Fast food vendors slowed down by coronavirus

A sausage vendor in Nairobi. PHOTO | COURTESY

What you need to know:

  • Fast food vendors have been hit hard by measures to contain the spread of coronavirus with thousands rendered jobless as national and county governments enforce restrictions.
  • The smokies and sausage vendors, who mostly sell their foods to workers in both formal and informal sectors, have been directed to stop selling their food products, leaving meat packaging firm Farmer’s Choice with 3.2 million smokies.
  • This, the company said, had left it grappling with a 91 per cent decline in sales after its 500,000 vendors were stopped from working.

Fast food vendors have been hit hard by measures to contain the spread of coronavirus with thousands rendered jobless as national and county governments enforce restrictions.

The smokies and sausage vendors, who mostly sell their foods to workers in both formal and informal sectors, have been directed to stop selling their food products, leaving meat packaging firm Farmer’s Choice with 3.2 million smokies.

This, the company said, had left it grappling with a 91 per cent decline in sales after its 500,000 vendors were stopped from working.

The government has also imposed restrictions on hotels and restaurants, requiring them to only operate as take-away points, further hurting the sale of fast-moving consumers goods like sausages and smokies.

“We were selling over 3.5 million smokies in a week but we have drastically lost sales to below 300,000 smokies per week,” the national sales manager for Farmer’s Choice Ltd, Hezron Ndung'u said.

The restrictions mean that all the vendors have effectively been rendered jobless. Many of them have been congregating at Farmer’s Choice offices demanding that the company cushion them from the shocks.

The company has in turn asked the government to step in and offer a solution that will ensure that the vendors continue to continue operating.

Farmer’s Choice has urged the government to issue fresh guidelines to protect the fast consumer goods segment from running out of business.

“We have provided them with masks and dustcoats and are ready to buy sanitisers, just like other sub-sectors like the matatus, which are operating under some form of guidelines,” Mr Ndung'u said.

The virus has hit every sector of the economy globally, especially travel, food and hospitality, with orders to stay at home effectively disrupting supply chains that relied on fast food outlets and urban populations’ reliance on quick meals.
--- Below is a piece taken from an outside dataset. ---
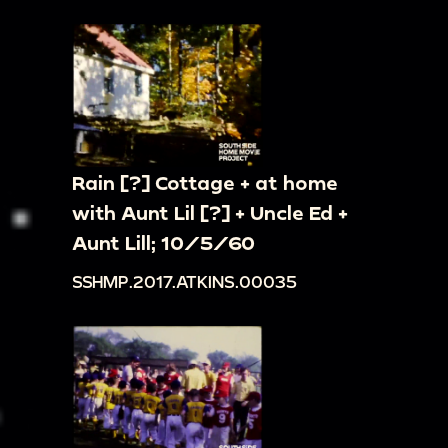
Rain [?] Cottage + at home
with Aunt Lil [?] + Uncle Ed +
Aunt Lill; 10/5/60
SSHMP.2017.ATKINS.00035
Restaurants have been ordered to remain closed, save for take-out services, while numerous hotels have closed down altogether or remain partially open due to a reduction in number of guests and the need to keep their workers safe from the viral infection.

By Tuesday, 59 people had been confirmed to have been infected with the virus, which affects the respiratory virus.

Besides the sausage maker, other companies which have been affected include Gaea Foods, a Nairobi-based supplier of potatoes for fast food chains, schools and other institutions.

The company said its sales had plunged by 65 per cent with outlets shut down and residents remaining at home, drastically reducing demand.

In The Netherlands, Dutch chips stands have been closed, leaving potato farmers stuck with over one billion of surplus spuds.